* [Directions]:
1. In the project analytics article, what approach is recommended instead of a "big bang" initiative?
2. Reproduce the project analytics article word for word between "Building your Single" and "across multiple systems.", inclusive.

How to implement a data engineering strategy for your project analytics initiative

Blue Down Arrow

In this third article of our Project Analytics series, we expand on the team roles we introduced in our last article by explaining how everything comes together to build the data engineering requirements of a Project Analytics initiative. 

Getting to grips with the reality of project data 

If you’re focused on delivering Project Analytics, sooner or later, you will have to address both the data availability and project processes. 

When it comes to data, we’re all familiar with the concept of ‘rubbish-in, rubbish-out’.  

In an ideal world, you would have a single repository of clean data, but within the project world, this ‘single version of the truth’ remains elusive for a variety of reasons:  

  • Lack of consistent technology, data standards, and processes within organisations 
  • Fragmented supply chains across suppliers and partners 
  • Different requirements between customers and stakeholders 
  • Lack of cross-referencing between systems means they can’t be joined-up 

Issues like these create a culture where there is a begrudging acceptance that the data will need to be manually joined up before it can be analysed. 

Once you start manipulating the data, you soon notice how bad the data quality is, which requires even more manual effort to get it cleaned before it can be joined up ready for analytical processing. 

Building your Single View of Project Data Analytics 

When building a single view of the data, you don’t always need to move all your data into one system, but it does need to be feasible to link up data (via cross-referenced identifiers) from across multiple systems. 

For many organisations, the ‘big corporate’ approach is often to invest in a single analytics tool and implement a ‘big bang’ initiative that builds out the analytics capability in one push. In theory, this is great when it works, but from our experience, these ‘big bang’ approaches are often: 

  • Expensive and slow to deliver, hindering tactical exploitation of the here and now 
  • Difficult to pin down requirements before project kick-off 
  • Prone to a high failure rate
  • Impacted by an ‘imagination gap‘ between the project analytics strategists and those who understand the data at a granular level 

We recommend a more incremental (Agile) approach so that you can get stakeholders excited and moving quickly whilst de-risking the project by only delivering what you need at each phase. 

From a technical perspective, we’ve found the Agile approach to be flexible enough to align with the changing landscape of the business. By building incrementally, you get to deliver immediate value whilst contributing to any longer-term ‘supertanker‘ data and technology programs coming down the line.

Data entries:

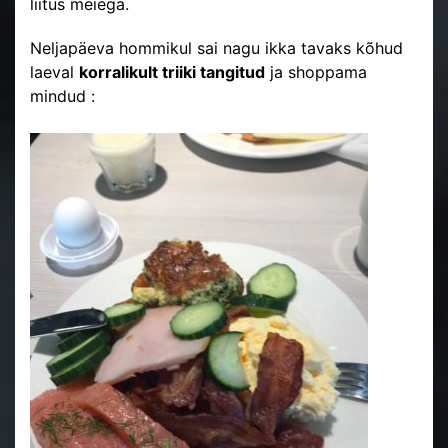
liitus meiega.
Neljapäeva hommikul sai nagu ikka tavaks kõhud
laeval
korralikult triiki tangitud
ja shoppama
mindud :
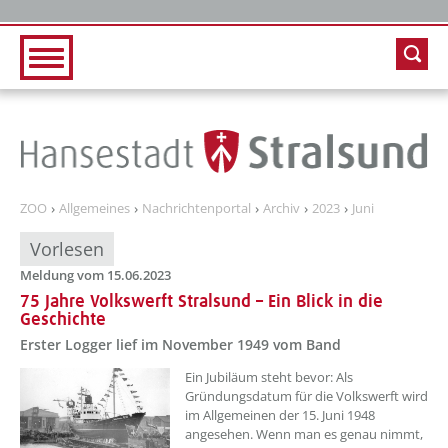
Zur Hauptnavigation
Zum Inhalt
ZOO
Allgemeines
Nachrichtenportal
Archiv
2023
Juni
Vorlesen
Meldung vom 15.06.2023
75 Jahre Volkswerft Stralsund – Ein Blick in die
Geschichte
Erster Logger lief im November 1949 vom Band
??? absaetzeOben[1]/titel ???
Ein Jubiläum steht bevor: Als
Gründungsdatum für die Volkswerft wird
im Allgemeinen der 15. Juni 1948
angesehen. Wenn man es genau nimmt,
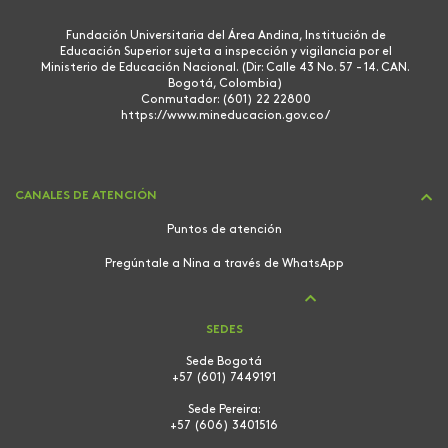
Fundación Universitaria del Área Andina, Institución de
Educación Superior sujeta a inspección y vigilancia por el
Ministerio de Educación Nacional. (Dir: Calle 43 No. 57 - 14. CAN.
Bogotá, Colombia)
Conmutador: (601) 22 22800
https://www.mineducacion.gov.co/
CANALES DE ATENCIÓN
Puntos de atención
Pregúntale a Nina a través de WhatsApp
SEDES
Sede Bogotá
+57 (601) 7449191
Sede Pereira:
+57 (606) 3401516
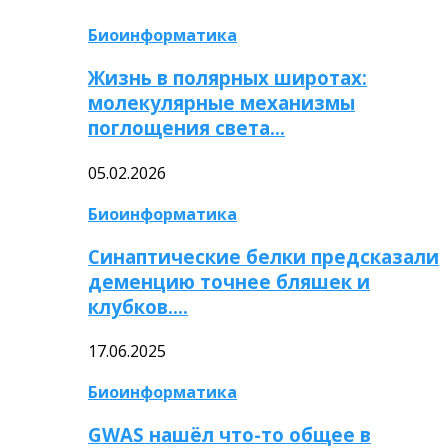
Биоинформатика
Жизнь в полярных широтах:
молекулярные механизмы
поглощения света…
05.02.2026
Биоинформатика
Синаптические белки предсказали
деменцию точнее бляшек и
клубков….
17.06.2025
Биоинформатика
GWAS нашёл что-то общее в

* [Solution list]:
1. A more incremental (Agile) approach.

2.
Building your Single View of Project Data Analytics 

When building a single view of the data, you don’t always need to move all your data into one system, but it does need to be feasible to link up data (via cross-referenced identifiers) from across multiple systems.